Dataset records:
________________________________________

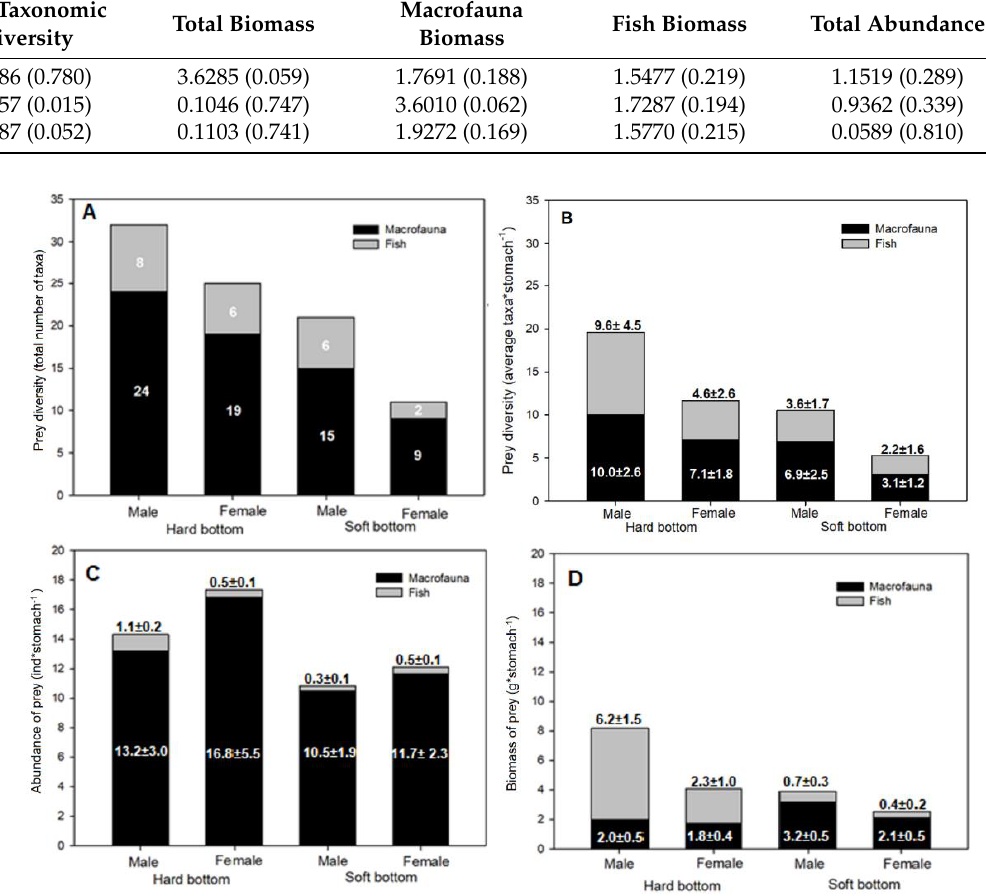
Figure 2. Diversity of prey as ( A ) total number of prey taxa, and ( B ) average number of taxa per stomach; ( C ) average abundance of prey (ind stomach −1 ) and ( D ) average biomass of prey (g stomach −1 ) for two major prey groups of long-tailed ducks collected in hard- and soft-bottom habitats. Labels indicate ( A ) the number of prey taxa, ( B ) the average prey abundance and standard error, and ( C ) the average prey biomass and standard error.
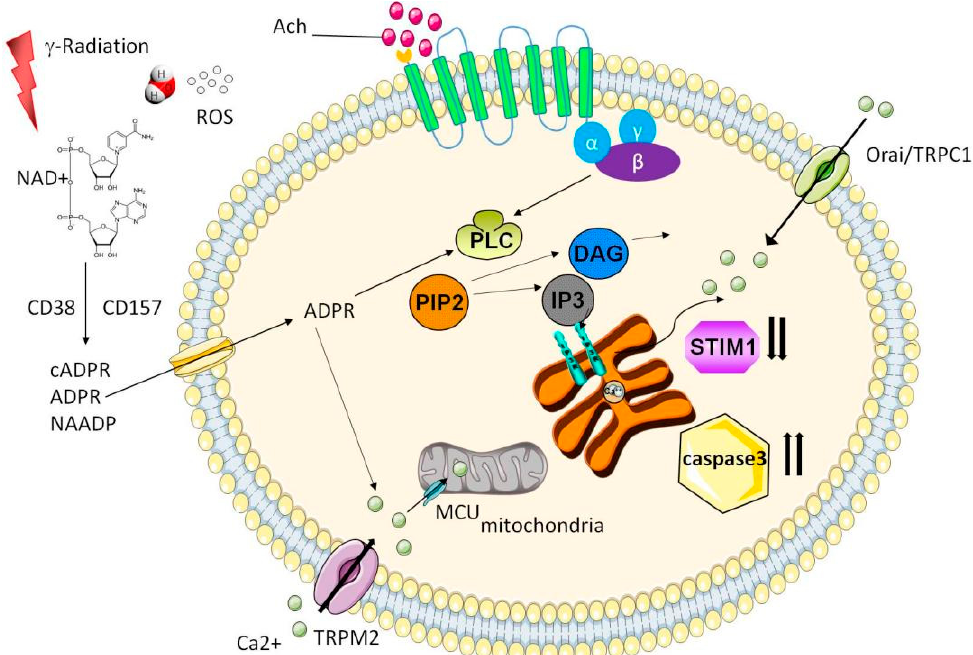
Figure 1. Calcium signal mechanism of radiation-induced salivary gland injury. Acetylcholine acts on G-protein-coupled receptors and activates the G-protein effector PLC by activating the G protein so that PIP2 is decomposed into IP3 and DAG. IP3 acts on the IP3 receptor on the endoplasmic reticulum, and then intracellular Ca 2+ is released and the intracytoplasmic Ca 2+ concentration increases. As the second messenger, Ca 2+ increases [Ca 2+ i] through Ca 2+ sensor protein STIM1, which regulates the SOCE. This process is controlled by the channels TRPC1 and Orai1. When exposed to a muscarinic acetylcholine receptor agonist, the irradiated salivary gland cells isolated from the body are impaired in their ability to mobilize [Ca 2+ i] after irradiation. NAD+ and ROS accumulate during inflammation and tissue damage. External NAD+ may be converted to ADPR, cADPR, and nicotinic acid adenine dinucleotide phosphate by the ectoenzymes CD38 and CD157. Extracellular ADPR may then bind to plasma membrane receptors, increase [Ca 2+ i] through the release of Ca 2+ from stores via G-proteins, and activate PLC with subsequent IP3 production. H 2 O 2 may also cross the plasma membrane and mobilize ADPR from mitochondria (both H 2 O 2 and cADPR can synergize with ADPR to activate TRPM2). Free cytosolic ADPR will act on the plasma membrane TRPM2 channels, enabling Ca 2+ influx across the plasma membrane and/or the release of lysosomal Ca 2+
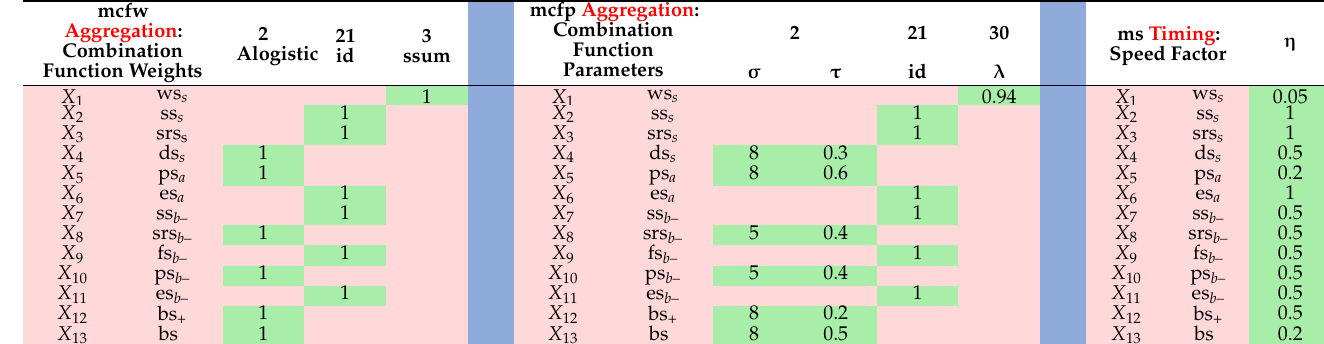
Table A2. Role matrices for aggregation and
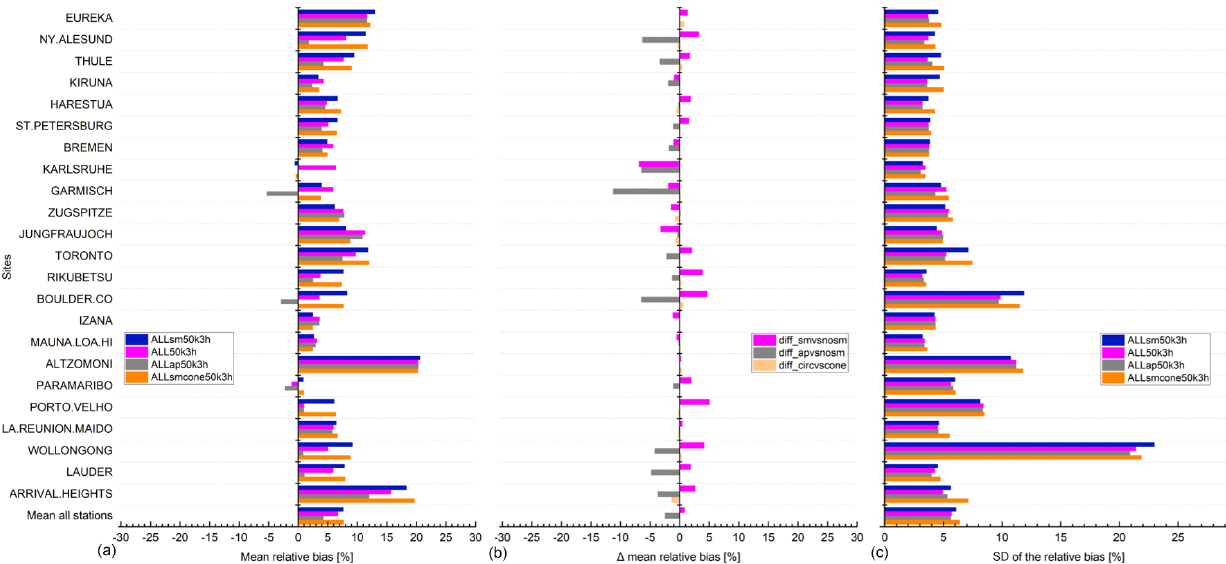
Figure 26. S5P CO column validation results against NDACC CO column data at 23 stations within the period between November 2017 and September 2020. (a) Bar chart of mean relative bias ((SAT – GB)/GB) in percent; (c) standard deviation of the relative bias in percent; (b) difference of the mean relative bias for validation cases (ALL50k3h, ALLap50k3h, ALLsmcone50k3h) in percent against the reference case (ALLsm50k3h) in percent. Spatial co-location with radius of 50km or cone with 1 ◦ opening angle along the FTIR line of sight and time co-location of ± 3h around the satellite overpass was used. The stations are sorted with decreasing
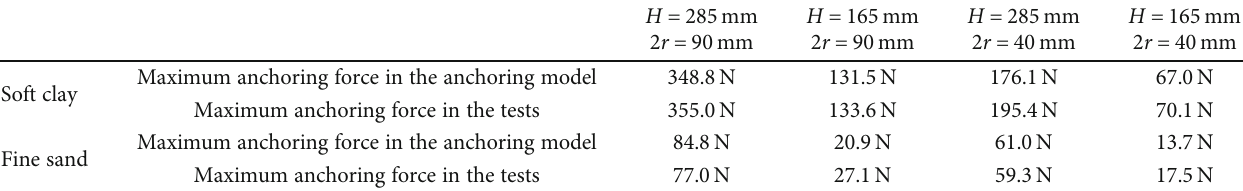
Table 2: Comparison of anchoring model with experiments in soft clay and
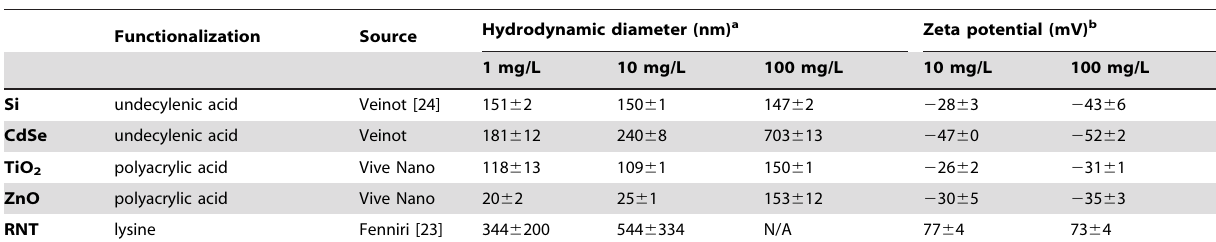
Table 1. Physicochemical characterization of nanoparticles.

________________________________________

Only the lines that contain the string "soft" should be copied from the entries above.

Figure 2. Diversity of prey as ( A ) total number of prey taxa, and ( B ) average number of taxa per stomach; ( C ) average abundance of prey (ind stomach −1 ) and ( D ) average biomass of prey (g stomach −1 ) for two major prey groups of long-tailed ducks collected in hard- and soft-bottom habitats. Labels indicate ( A ) the number of prey taxa, ( B ) the average prey abundance and standard error, and ( C ) the average prey biomass and standard error.
Table 2: Comparison of anchoring model with experiments in soft clay and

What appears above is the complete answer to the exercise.